There was half an onion left after I made the sloppy joes, and I hate storing onion in the refrigerator (so smelly), so I sliced it and cooked it with broccoli and carrots in the pan still on the stove with bacon grease in it from making eggs in the morning.
Short version: London broil, sauteed mushrooms with shallots, mashed potatoes, peas
Long version: When I have large pieces of lean meat like London Broil, my preferred way of cooking it is to sear it in a cast iron pan until it's nice and crusty, but still pretty raw in the middle, then take it out and put it on the cutting board while I make a sauce. Then I slice the meat and add it right back into the sauce to cook a little more.
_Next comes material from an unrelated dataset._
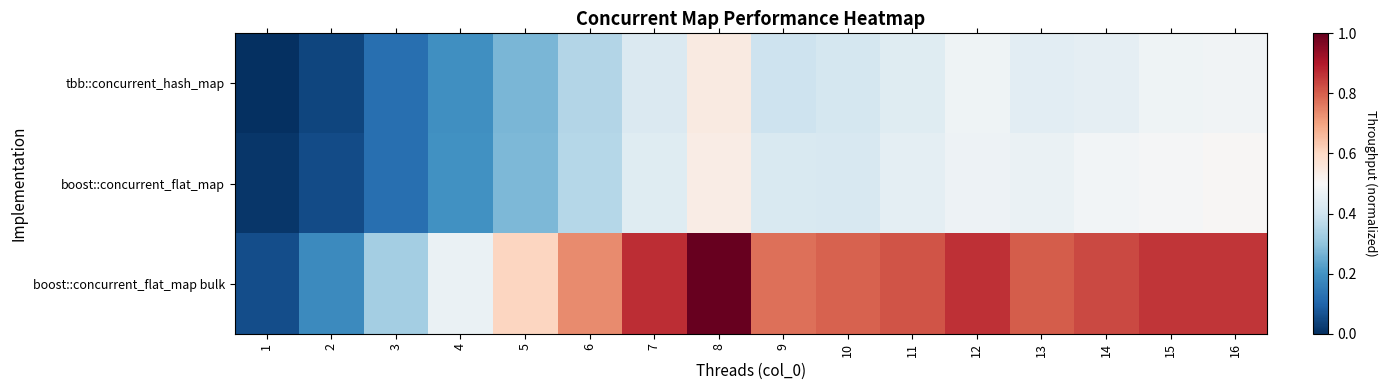

Reading left to right, list all the values displayed in this chart.

tbb::concurrent_hash_map: 1=0.0	2=0.0	3=0.1	4=0.2	5=0.3	6=0.4	7=0.4	8=0.5	9=0.4	10=0.4	11=0.4	12=0.5	13=0.4	14=0.5	15=0.5	16=0.5
boost::concurrent_flat_map: 1=0.0	2=0.1	3=0.1	4=0.2	5=0.3	6=0.4	7=0.4	8=0.5	9=0.4	10=0.4	11=0.5	12=0.5	13=0.5	14=0.5	15=0.5	16=0.5
boost::concurrent_flat_map bulk: 1=0.1	2=0.2	3=0.3	4=0.5	5=0.6	6=0.7	7=0.9	8=1.0	9=0.8	10=0.8	11=0.8	12=0.9	13=0.8	14=0.8	15=0.9	16=0.9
The meat gets coated better that way, and I don't have to worry about overcooking it when it's a whole piece.
The sauce this time was diced shallots, whole grain mustard, a little water, and heavy cream.
Short version: All roasted things--Chicken thighs, carrots, potatoes, bell peppers/onions; and cannellini beans
Long version: You may have noticed that this is the first time since I've been doing these posts that I have ever cooked chicken. That's because I never buy chicken. I find chicken to be kind of a grody meat in general to deal with, and that goes double for grocery store chicken. The kids like it, though, and I happened to be at the grocery store yesterday where chicken thighs were on sale, so I got a package. I just seasoned them with salt and random Italian seasoning mix, put them right on top of a pan of carrot and potato chunks, and roasted it all along with another pan of bell peppers and onions.
The beans are so easy, but so good. Quickly cook a couple of cloves of mashed garlic in a couple of tablespoons of olive oil, add a can of rinsed and drained cannellini beans and some kind of herb (thyme, oregano, basil . . . this time I used the same random Italian herb mix). When it's all heated, it's done. I love these. So do Cubby and Jack.
Short version: Pork chops, baked potatoes, cabbage and onions, baked apples
Long version: After I browned the pork chops in a cast iron pan on the stove (salt, pepper, garlic powder, and lots of paprika), they went in the oven on a half-sheet pan to finish cooking along with the baked potatoes. There was quite a lot of spice crust on the bottom of the cast iron pan, so I fried a sliced onion and some cabbage in there to take on the flavors. The boys ate their cabbage raw. Crazy kids.
Okay, your turn! What'd you eat this week?